Existing Gaussian splatting-based rendering methods rely on proxy geometry for ray tracing, resulting in complex intermediate mesh construction, expensive ray-triangle intersection computations, and difficulty unifying differentiable ray tracing and rasterization. This paper introduces the first rendering pipeline that adopts triangles as unified, differentiable primitives—eliminating proxy geometry entirely and enabling direct differentiable ray tracing and rasterization over optimized Triangle Splatting representations. Our core innovation is elevating triangles to end-to-end trainable, general-purpose rendering primitives, thereby achieving deep integration of both rendering paradigms.

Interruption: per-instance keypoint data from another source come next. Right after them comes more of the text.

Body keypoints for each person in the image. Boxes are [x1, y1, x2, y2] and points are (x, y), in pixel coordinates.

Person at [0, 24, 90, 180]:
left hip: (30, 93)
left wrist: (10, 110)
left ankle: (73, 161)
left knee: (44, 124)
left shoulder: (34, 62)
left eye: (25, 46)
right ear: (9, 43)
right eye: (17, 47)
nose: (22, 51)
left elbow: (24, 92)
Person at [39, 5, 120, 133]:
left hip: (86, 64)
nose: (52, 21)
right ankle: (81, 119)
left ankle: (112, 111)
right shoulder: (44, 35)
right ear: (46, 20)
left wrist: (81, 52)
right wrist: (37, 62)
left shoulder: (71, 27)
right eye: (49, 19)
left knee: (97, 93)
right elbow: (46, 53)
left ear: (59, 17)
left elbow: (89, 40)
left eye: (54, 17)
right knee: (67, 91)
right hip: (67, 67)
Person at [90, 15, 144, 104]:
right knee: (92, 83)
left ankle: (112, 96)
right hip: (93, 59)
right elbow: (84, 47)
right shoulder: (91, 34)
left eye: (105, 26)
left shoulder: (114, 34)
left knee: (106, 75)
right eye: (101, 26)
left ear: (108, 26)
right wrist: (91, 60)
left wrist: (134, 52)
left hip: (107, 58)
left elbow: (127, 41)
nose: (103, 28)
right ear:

The method maintains real-time performance while significantly improving novel-view synthesis quality—outperforming state-of-the-art Gaussian-based ray tracing approaches—and enables immediate rasterized rendering of optimized results.

Ray tracing 3D Gaussian particles enables realistic effects such as depth of field, refractions, and flexible camera modeling for novel-view synthesis. However, existing methods trace Gaussians through proxy geometry, which requires constructing complex intermediate meshes and performing costly intersection tests. This limitation arises because Gaussian-based particles are not well suited as unified primitives for both ray tracing and rasterization. In this work, we propose a differentiable triangle-based ray tracing pipeline that directly treats triangles as rendering primitives without relying on any proxy geometry. Our results show that the proposed method achieves significantly higher rendering quality than existing ray tracing approaches while maintaining real-time rendering performance. Moreover, our pipeline can directly render triangles optimized by the rasterization-based method Triangle Splatting, thus unifying the primitives used in novel-view synthesis.